EnGarde Secure Professional and the accompanying Workgroup Suite implement Virtual Private Networking (VPN) using the PPTP protocol. The Point-to-Point Tunneling Protocol is a network protocol that enables remote office workers to connect to their local corporate network behind their EnGarde Secure Professional gateway server, protecting their communications through a secure private data channel. EnGarde Secure Professional employs sophisticated encryption technology to ensure that data transmitted from the remote workstation to the EnGarde gateway cannot be intercepted and remains secure during its transmission.

Using PPTP on EnGarde Secure Professional, remote office workers can connect to their internal hosts to access network resources such as file and e-mail services.

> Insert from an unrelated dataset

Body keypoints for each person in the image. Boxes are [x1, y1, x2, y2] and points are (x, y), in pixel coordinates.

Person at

EnGarde Secure Professional implements a standards-compliant PPTP server implementation that supports Windows 98, Windows NT, and Windows 2000 clients. While support for the PPTP protocol is included in Windows NT and Windows 2000, it must be downloaded and installed for use with Windows 98.

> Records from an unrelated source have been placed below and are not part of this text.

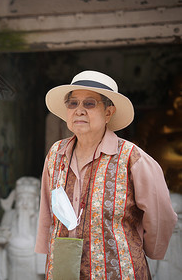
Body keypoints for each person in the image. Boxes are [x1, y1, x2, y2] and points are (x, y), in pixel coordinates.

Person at [35, 70, 177, 279]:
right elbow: (46, 209)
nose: (79, 110)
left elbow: (162, 215)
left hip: (118, 271)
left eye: (89, 103)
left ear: (109, 112)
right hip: (63, 270)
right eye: (72, 103)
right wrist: (44, 249)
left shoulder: (132, 158)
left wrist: (141, 249)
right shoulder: (56, 153)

For an example of how PPTP might be used to provide VPN services in your organization, refer to Figure on page . Details of the PPTP protocol itself and additional information are available by searching microsoft.com for "Understanding PPTP" document dated January 1997.

• [NOTE:]Virtual Private Networking is only available with the purchase of the
  EnGarde Workgroup Suite.

  Figure: PPTP general overview

  

The following text description and corresponding image depict a typical PPTP session of how a remote user might connect to their corporate network.

(A)

The Windows PC client will make a PPTP connection using an existing connection to the Internet. PPTP will encrypt the data before sending it out over the Internet to the EnGarde Secure Professional server at the other end.

(B)

The EnGarde server is the destination for the PPP packets containing the encrypted PPTP information within.

(C)

When the EnGarde server receives these packets it will decrypt the information and distribute it to its destination within the local network. An additional IP address will be assigned by the EnGarde sever on the internal network to the remote Windows workstation.

(D)

At this point you can access all of your internal network resources as if you were locally connected to the network. You have access to your e-mail account, ability to send e-mail from the network, access the internal only Intranet among many other tasks.